Available data ▸

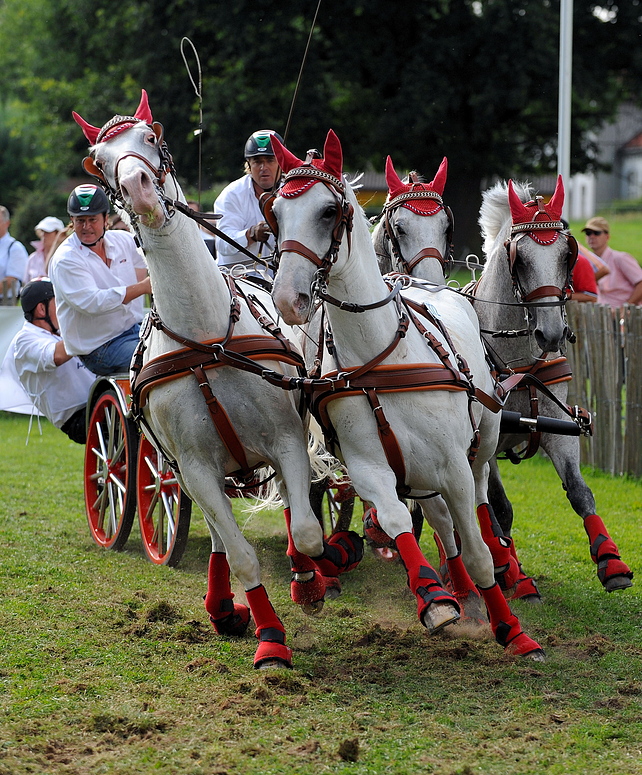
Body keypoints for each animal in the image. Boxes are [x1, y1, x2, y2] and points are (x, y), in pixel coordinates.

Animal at [72, 94, 362, 668]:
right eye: (99, 160)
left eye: (153, 139)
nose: (139, 189)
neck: (208, 337)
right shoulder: (195, 467)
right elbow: (242, 554)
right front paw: (268, 634)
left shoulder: (287, 440)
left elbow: (306, 530)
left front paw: (317, 576)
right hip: (181, 470)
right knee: (219, 537)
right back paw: (225, 607)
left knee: (298, 511)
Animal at [268, 129, 544, 660]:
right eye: (275, 211)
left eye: (328, 212)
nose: (288, 299)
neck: (381, 356)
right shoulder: (369, 466)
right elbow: (397, 519)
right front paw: (433, 597)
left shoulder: (454, 466)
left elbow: (478, 552)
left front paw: (513, 630)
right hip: (420, 471)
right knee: (437, 519)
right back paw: (456, 591)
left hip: (479, 448)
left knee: (478, 509)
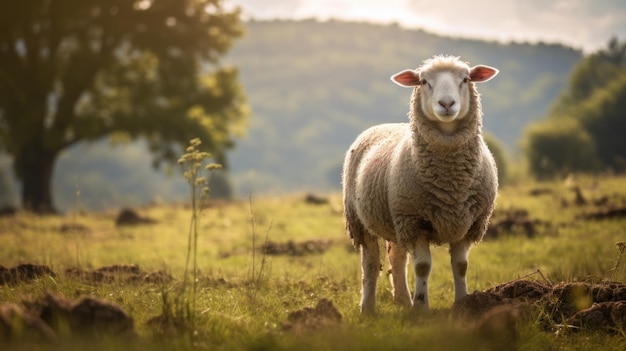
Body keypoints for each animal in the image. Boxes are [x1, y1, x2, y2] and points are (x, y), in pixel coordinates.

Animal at [342, 54, 498, 314]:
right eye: (424, 81)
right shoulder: (415, 222)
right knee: (371, 264)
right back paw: (368, 308)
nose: (447, 104)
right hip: (361, 220)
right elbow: (423, 266)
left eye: (465, 79)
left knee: (397, 258)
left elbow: (461, 266)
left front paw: (463, 303)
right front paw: (421, 308)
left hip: (395, 221)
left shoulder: (470, 222)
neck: (450, 183)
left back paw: (403, 300)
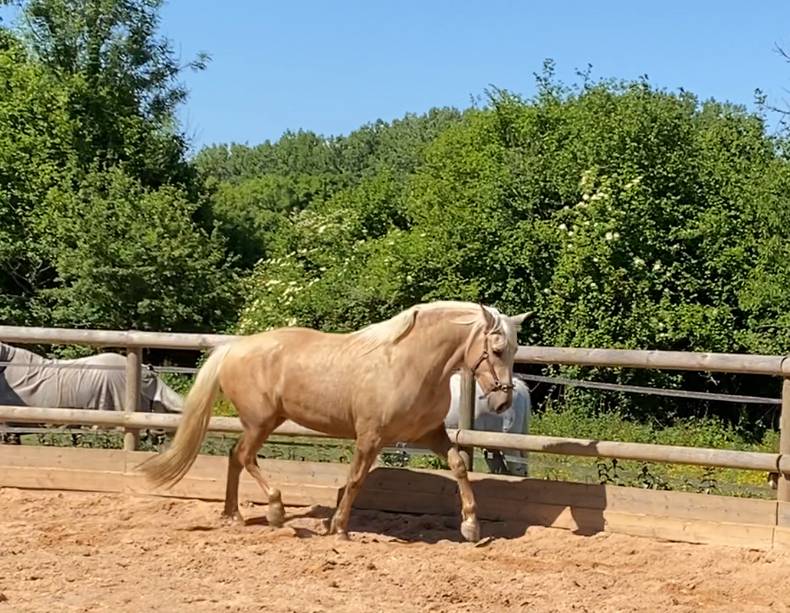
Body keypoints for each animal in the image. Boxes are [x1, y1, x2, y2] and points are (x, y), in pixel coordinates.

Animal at [139, 301, 530, 542]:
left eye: (514, 350)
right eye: (496, 350)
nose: (502, 401)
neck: (411, 364)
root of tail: (233, 348)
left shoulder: (430, 434)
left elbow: (459, 466)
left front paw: (471, 527)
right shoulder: (370, 436)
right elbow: (355, 480)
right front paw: (339, 528)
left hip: (265, 422)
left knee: (235, 456)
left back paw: (233, 515)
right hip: (260, 422)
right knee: (245, 456)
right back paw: (276, 511)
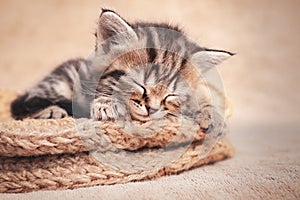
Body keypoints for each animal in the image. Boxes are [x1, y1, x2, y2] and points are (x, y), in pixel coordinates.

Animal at [10, 9, 232, 131]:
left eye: (170, 95)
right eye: (139, 85)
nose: (153, 109)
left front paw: (211, 113)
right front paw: (106, 104)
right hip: (61, 79)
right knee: (22, 102)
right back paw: (52, 111)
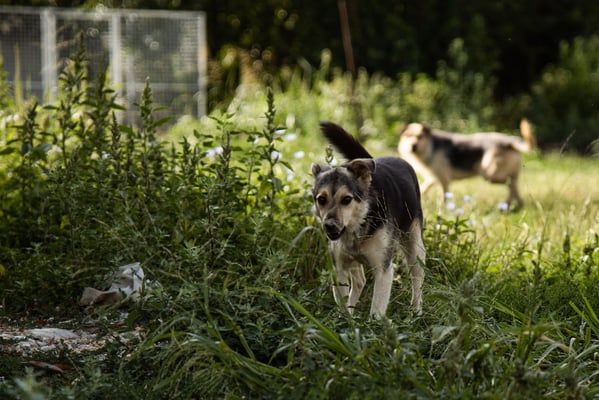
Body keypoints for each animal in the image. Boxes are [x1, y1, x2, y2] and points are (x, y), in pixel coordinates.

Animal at [311, 122, 425, 317]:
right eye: (321, 199)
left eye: (347, 200)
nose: (330, 226)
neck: (360, 222)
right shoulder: (339, 267)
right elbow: (342, 299)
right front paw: (345, 320)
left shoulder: (383, 270)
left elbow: (377, 310)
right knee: (359, 280)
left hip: (414, 244)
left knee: (416, 276)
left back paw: (416, 311)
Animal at [398, 119, 535, 210]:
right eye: (408, 136)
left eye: (420, 136)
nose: (413, 146)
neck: (430, 146)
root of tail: (510, 143)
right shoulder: (433, 176)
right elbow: (424, 187)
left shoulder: (443, 178)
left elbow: (443, 195)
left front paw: (443, 208)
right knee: (514, 184)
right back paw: (514, 205)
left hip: (489, 174)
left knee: (511, 183)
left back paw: (510, 204)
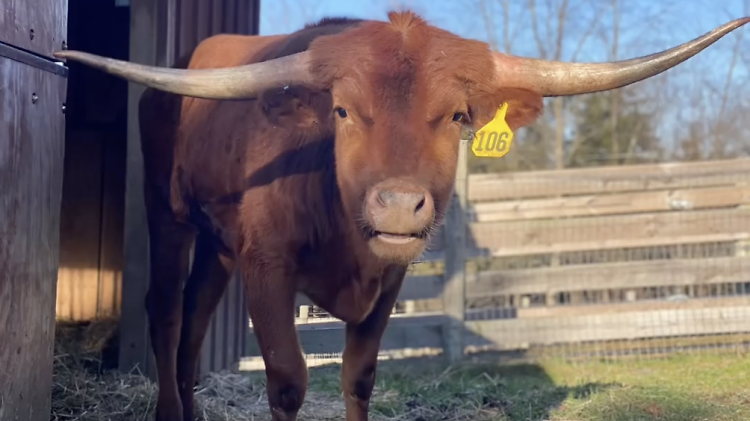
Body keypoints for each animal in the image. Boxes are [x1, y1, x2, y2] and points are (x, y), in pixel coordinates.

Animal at [55, 9, 748, 420]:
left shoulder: (388, 281)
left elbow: (360, 376)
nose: (397, 203)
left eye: (458, 115)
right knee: (168, 311)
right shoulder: (268, 267)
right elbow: (288, 377)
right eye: (341, 111)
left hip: (220, 244)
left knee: (197, 314)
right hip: (168, 214)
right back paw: (169, 411)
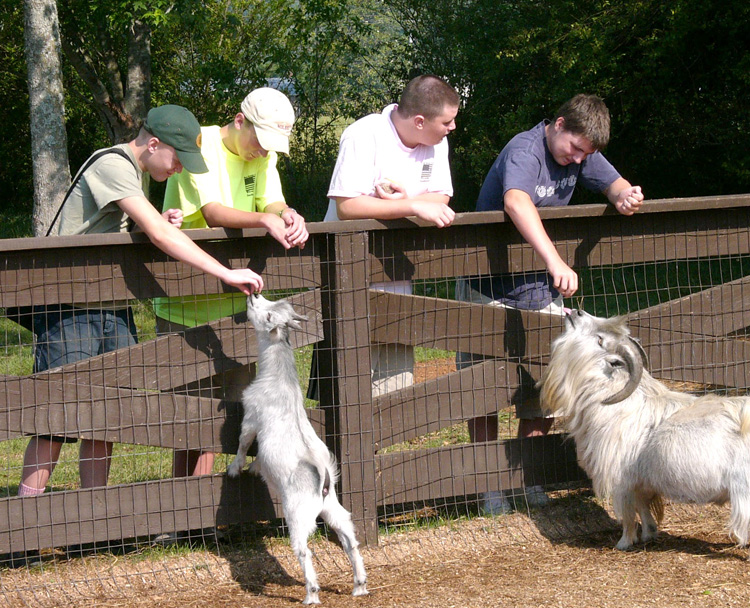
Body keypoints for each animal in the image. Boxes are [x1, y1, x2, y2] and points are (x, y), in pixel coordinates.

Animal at [229, 294, 370, 604]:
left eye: (268, 315)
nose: (253, 295)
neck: (279, 377)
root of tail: (323, 478)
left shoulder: (251, 416)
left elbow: (243, 442)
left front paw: (235, 469)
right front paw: (255, 468)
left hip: (298, 514)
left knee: (304, 549)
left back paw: (311, 594)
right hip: (333, 507)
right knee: (349, 538)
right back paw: (359, 585)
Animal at [544, 312, 750, 552]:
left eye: (600, 339)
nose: (576, 313)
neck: (616, 403)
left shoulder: (621, 481)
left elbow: (627, 514)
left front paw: (623, 543)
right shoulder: (641, 481)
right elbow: (642, 506)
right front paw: (648, 534)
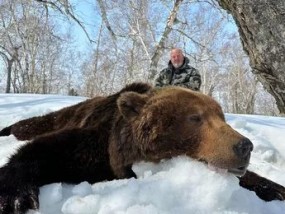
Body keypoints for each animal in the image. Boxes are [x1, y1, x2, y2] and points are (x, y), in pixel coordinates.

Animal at [0, 81, 282, 212]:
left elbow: (253, 180)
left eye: (222, 117)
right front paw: (15, 197)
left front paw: (277, 189)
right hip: (62, 116)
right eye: (195, 118)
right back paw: (7, 129)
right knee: (31, 124)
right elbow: (43, 151)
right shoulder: (96, 146)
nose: (244, 145)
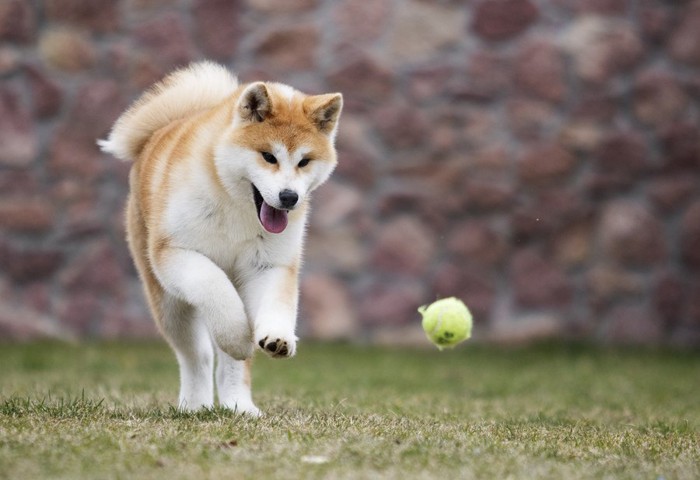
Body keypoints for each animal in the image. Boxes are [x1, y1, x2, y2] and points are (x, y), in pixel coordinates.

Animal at [99, 62, 344, 416]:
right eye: (268, 156)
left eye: (304, 161)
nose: (289, 197)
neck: (235, 205)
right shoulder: (176, 253)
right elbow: (215, 289)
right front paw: (236, 336)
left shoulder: (269, 264)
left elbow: (277, 307)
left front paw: (278, 338)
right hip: (169, 303)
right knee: (196, 356)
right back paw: (195, 405)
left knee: (233, 366)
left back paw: (239, 406)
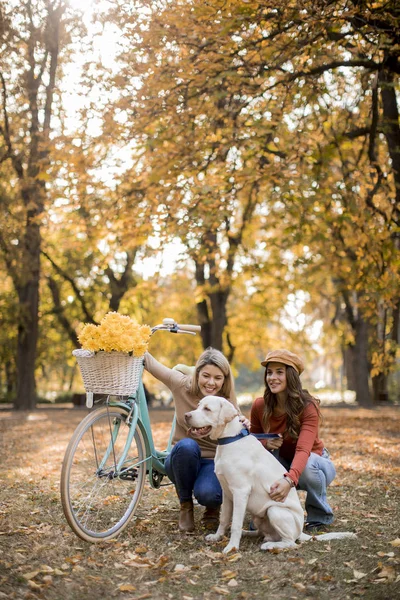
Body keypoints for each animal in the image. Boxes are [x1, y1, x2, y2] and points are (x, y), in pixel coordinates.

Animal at [184, 394, 356, 552]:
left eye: (207, 409)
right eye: (198, 406)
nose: (187, 415)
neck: (229, 439)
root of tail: (301, 532)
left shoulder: (240, 491)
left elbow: (236, 523)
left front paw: (232, 547)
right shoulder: (227, 493)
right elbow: (224, 519)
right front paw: (217, 536)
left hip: (275, 511)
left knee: (291, 542)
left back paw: (270, 545)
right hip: (258, 516)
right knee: (262, 532)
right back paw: (249, 533)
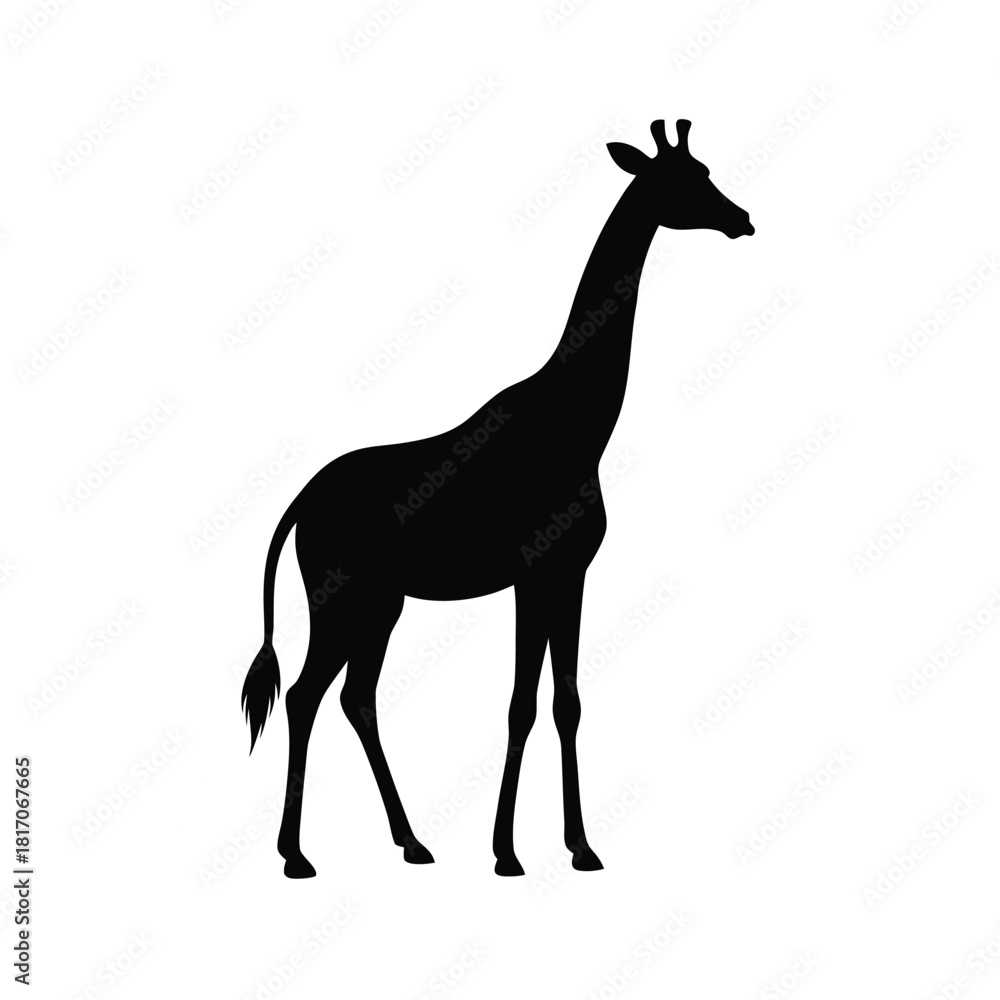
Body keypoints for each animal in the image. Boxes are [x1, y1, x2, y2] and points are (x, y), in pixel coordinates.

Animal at [242, 119, 754, 878]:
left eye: (708, 171)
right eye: (681, 181)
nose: (742, 219)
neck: (579, 422)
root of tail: (300, 503)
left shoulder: (569, 573)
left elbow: (565, 701)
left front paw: (579, 846)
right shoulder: (534, 573)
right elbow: (520, 704)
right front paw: (507, 852)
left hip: (382, 602)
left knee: (355, 698)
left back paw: (412, 842)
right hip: (340, 596)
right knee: (307, 695)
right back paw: (297, 856)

Task prompt ▸ Please copy the data shown above precisely, leaving the images out.

Your solution ▸
Body keypoints for each animal in the image. Boxes are [x1, y1, x2, y2] and points are (x, y), in pixel coordinates.

Animal at [72, 94, 362, 668]:
right eye: (99, 160)
left eye: (153, 139)
nose: (139, 189)
neck: (208, 337)
right shoulder: (195, 467)
right elbow: (242, 554)
right front paw: (268, 634)
left shoulder: (287, 440)
left elbow: (306, 530)
left front paw: (317, 576)
right hip: (181, 470)
right knee: (219, 537)
right back paw: (225, 607)
left knee: (298, 511)
Animal at [268, 129, 544, 660]:
right eye: (275, 211)
left eye: (328, 212)
nose: (288, 299)
neck: (381, 356)
right shoulder: (369, 466)
right elbow: (397, 519)
right front paw: (433, 597)
left shoulder: (454, 466)
left elbow: (478, 552)
left front paw: (513, 630)
right hip: (420, 471)
right knee: (437, 519)
right back paw: (456, 591)
left hip: (479, 448)
left knee: (478, 509)
Body keypoints for each animal in the image. Boxes are [x1, y1, x2, y2] and points are (x, y), in pixel coordinates.

Animal at [342, 54, 498, 314]:
right eye: (424, 81)
right shoulder: (415, 222)
right knee: (371, 264)
right back paw: (368, 308)
nose: (447, 104)
right hip: (361, 220)
right elbow: (423, 266)
left eye: (465, 79)
left knee: (397, 258)
left elbow: (461, 266)
left front paw: (463, 303)
right front paw: (421, 308)
left hip: (395, 221)
left shoulder: (470, 222)
neck: (450, 183)
left back paw: (403, 300)
Body keypoints for each animal in the image. Boxes are [x1, y1, x2, y2] and points are (x, y), in pixel coordinates.

Animal at [139, 301, 530, 542]:
left eye: (514, 350)
right eye: (496, 350)
nose: (502, 401)
neck: (411, 364)
root of tail: (233, 348)
left shoulder: (430, 434)
left elbow: (459, 466)
left front paw: (471, 527)
right shoulder: (370, 436)
right elbow: (355, 480)
right front paw: (339, 528)
left hip: (265, 422)
left knee: (235, 456)
left back paw: (233, 515)
right hip: (260, 422)
right knee: (245, 456)
right back paw: (276, 511)
Body keypoints for each animal in the image. Boxes are [x1, y1, x2, y2] and points are (x, y), in pixel coordinates.

Animal at [10, 9, 232, 131]:
left eye: (170, 95)
right eye: (139, 85)
nose: (153, 109)
left front paw: (211, 113)
right front paw: (106, 104)
right hip: (61, 79)
right knee: (22, 102)
right back paw: (52, 111)
Body keypoints for each animal in the image. Boxes are [x1, y1, x2, y2] and points are (x, y), in pixel coordinates.

Animal at [311, 122, 425, 317]:
right eye: (321, 199)
left eye: (347, 200)
nose: (330, 226)
neck: (360, 222)
right shoulder: (339, 267)
right elbow: (342, 299)
right front paw: (345, 320)
left shoulder: (383, 270)
left elbow: (377, 310)
right knee: (359, 280)
left hip: (414, 244)
left knee: (416, 276)
left back paw: (416, 311)
Animal at [398, 119, 535, 210]:
right eye: (408, 136)
left eye: (420, 136)
nose: (413, 146)
neck: (430, 146)
root of tail: (510, 143)
right shoulder: (433, 176)
right elbow: (424, 187)
left shoulder: (443, 178)
left elbow: (443, 195)
left front paw: (443, 208)
right knee: (514, 184)
right back paw: (514, 205)
left hip: (489, 174)
left knee: (511, 183)
left back paw: (510, 204)
Body keypoints for each animal in the image. Boxes are [x1, y1, x2, y2] and points are (x, y), in pixel coordinates.

Animal at [55, 9, 748, 420]:
left shoulder: (388, 281)
left elbow: (360, 376)
nose: (397, 203)
left eye: (458, 115)
right knee: (168, 311)
right shoulder: (268, 267)
right elbow: (288, 377)
right eye: (341, 111)
left hip: (220, 244)
left knee: (197, 314)
right hip: (168, 214)
right back paw: (169, 411)
Body keypoints for each animal in the image. Boxes are [x1, y1, x2, y2] and points are (x, y), in pixel coordinates.

Animal at [229, 294, 370, 604]:
left eye: (268, 315)
nose: (253, 295)
neck: (279, 377)
root of tail: (323, 478)
left shoulder: (251, 416)
left elbow: (243, 442)
left front paw: (235, 469)
right front paw: (255, 468)
left hip: (298, 514)
left knee: (304, 549)
left back paw: (311, 594)
right hip: (333, 507)
right knee: (349, 538)
right back paw: (359, 585)
Animal at [544, 312, 750, 552]:
left eye: (600, 339)
nose: (576, 313)
neck: (616, 403)
left shoulder: (621, 481)
left elbow: (627, 514)
left front paw: (623, 543)
right shoulder: (641, 481)
right elbow: (642, 506)
right front paw: (648, 534)
Body keypoints for each animal in the image. Boxes are [x1, y1, x2, y2] and points are (x, y), in pixel coordinates.

Animal at [0, 81, 282, 212]:
left elbow: (253, 180)
left eye: (222, 117)
right front paw: (15, 197)
left front paw: (277, 189)
right hip: (62, 116)
right eye: (195, 118)
right back paw: (7, 129)
right knee: (31, 124)
right elbow: (43, 151)
right shoulder: (96, 146)
nose: (244, 145)
Body keypoints for each animal in the image. Boxes are [x1, y1, x2, y2] and points are (x, y), in pixel coordinates.

Animal at [99, 62, 344, 416]:
right eye: (268, 156)
left eye: (304, 161)
nose: (289, 197)
neck: (235, 205)
right shoulder: (176, 253)
right elbow: (215, 289)
right front paw: (236, 336)
left shoulder: (269, 264)
left elbow: (277, 307)
left front paw: (278, 338)
right hip: (169, 303)
right knee: (196, 356)
right back paw: (195, 405)
left knee: (233, 366)
left back paw: (239, 406)
Body keypoints for each animal in the image. Boxes are [x1, y1, x2, y2] and points are (x, y), in pixel coordinates.

Animal at [184, 394, 356, 552]:
left eye: (207, 409)
right eye: (198, 406)
nose: (187, 415)
neck: (229, 439)
root of tail: (301, 532)
left shoulder: (240, 491)
left elbow: (236, 523)
left front paw: (232, 547)
right shoulder: (227, 493)
right elbow: (224, 519)
right front paw: (217, 536)
left hip: (275, 511)
left knee: (291, 542)
left back paw: (270, 545)
right hip: (258, 516)
right knee: (262, 532)
right back paw: (249, 533)
Body keypoints for each animal in the image. Boxes are [x1, y1, x2, y2] and points are (x, y), in pixel coordinates.

Animal at [242, 119, 754, 878]:
left eye: (708, 171)
right eye: (681, 181)
nose: (742, 219)
neck: (579, 422)
root of tail: (300, 503)
left shoulder: (569, 573)
left elbow: (565, 701)
left front paw: (579, 846)
right shoulder: (534, 573)
right elbow: (520, 704)
right front paw: (507, 852)
left hip: (382, 602)
left knee: (355, 698)
left back paw: (412, 842)
right hip: (340, 596)
right knee: (307, 695)
right back paw: (297, 856)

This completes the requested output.